The formula for computing the coefficient of determination for a linear regression model with one independent variable is given below.

$R^2 = \frac{2}{N} * \sum \frac{(x_i - x) * (y_i - y)}{(\sigma x * \sigma y)}$

where N is the number of observations used to fit the model, Σ is the summation symbol, xi is the x value for observation i, x is the mean x value, yi is the y value for observation i, y is the mean y value, σx is the standard deviation of x, and σy is the standard deviation of y.

5. Correlation co-efficient (r)

This is related to value of ‘r-squared’ which can be observed from the notation itself. It ranges from -1 to 1.

$r = \pm \sqrt{R^2}$

If the value of b1 is negative, then ‘r’ is negative whereas if the value of ‘b1’ is positive then, ‘r’ is positive. It is unitless.

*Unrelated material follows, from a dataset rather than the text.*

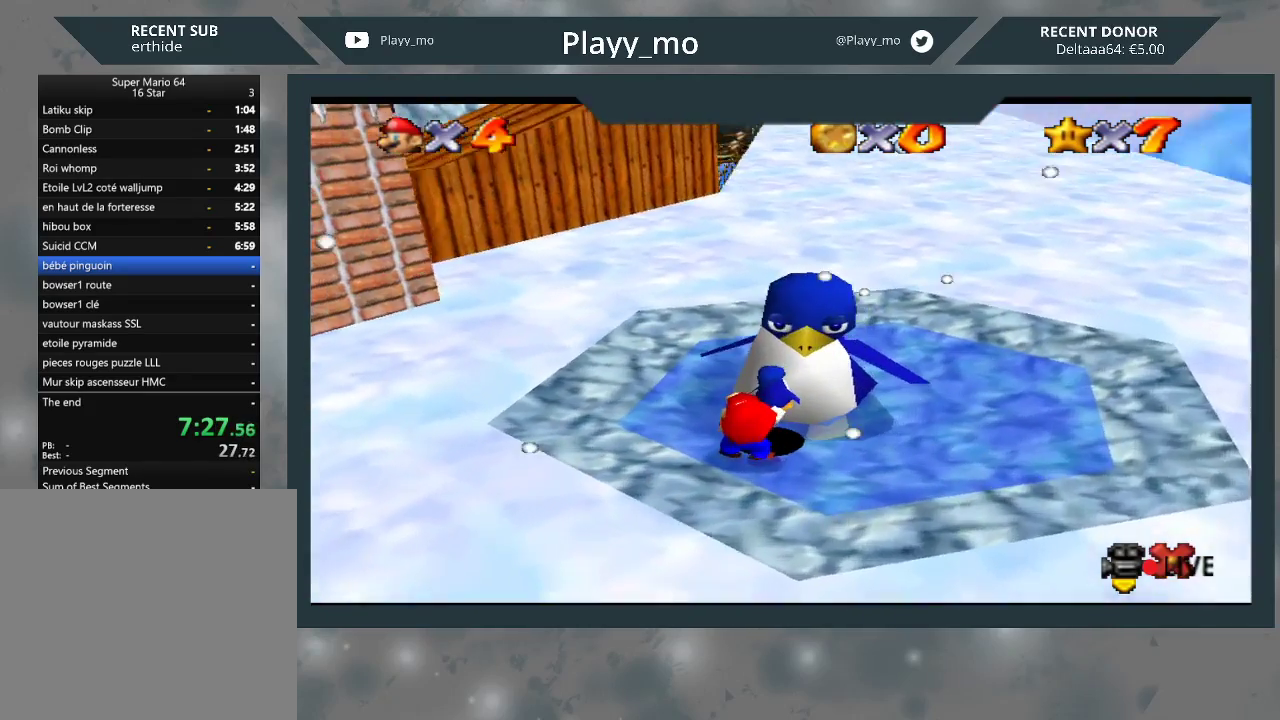
{"buttons": [], "left_stick": "center", "right_stick": "center", "events": [[33, "A", "down"], [167, "A", "up"], [233, "A", "down"], [333, "A", "up"], [400, "A", "down"], [500, "A", "up"]]}
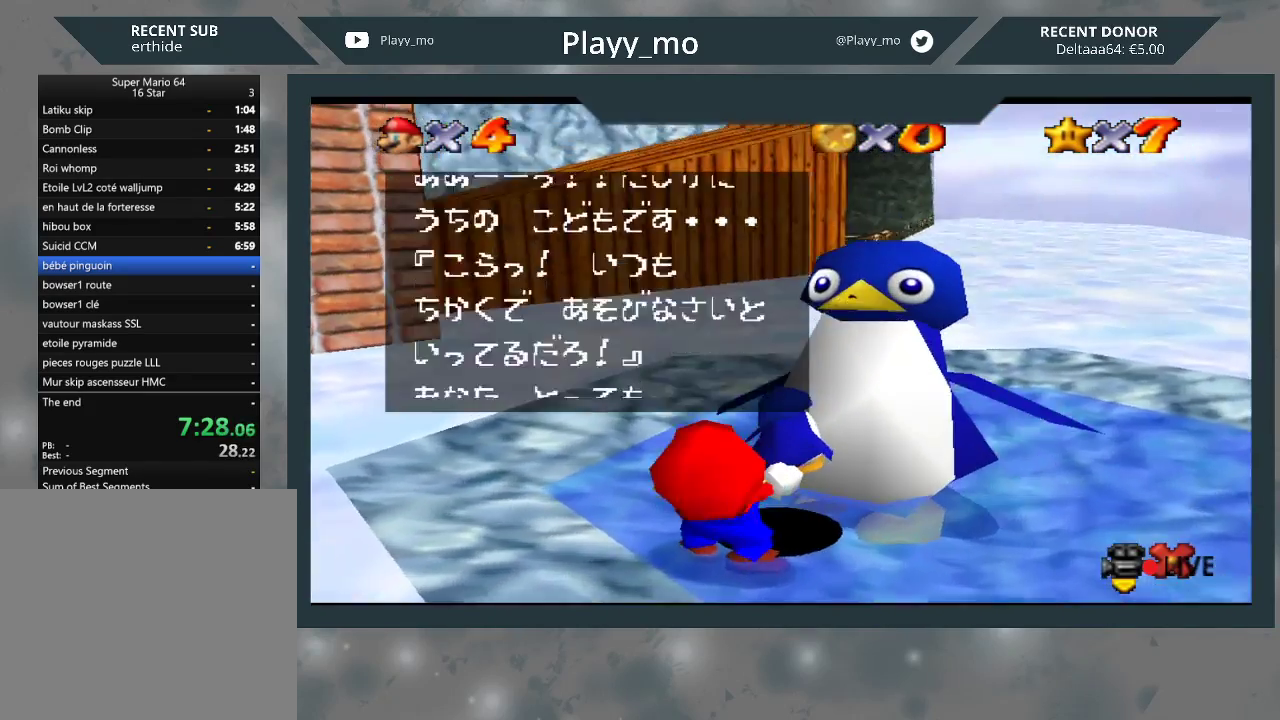
{"buttons": ["A"], "left_stick": "center", "right_stick": "center", "events": [[67, "A", "down"], [167, "A", "up"], [267, "A", "down"], [333, "A", "up"], [433, "A", "down"]]}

Is the range of R-Square always between 0 to 1?

Value of R2 may end up being negative if the regression line is made to pass through a point forcefully. This will lead to forcefully making regression line to pass through the origin (no intercept) giving an error higher than the error produced by the horizontal line. This will happen if the data is far away from the origin.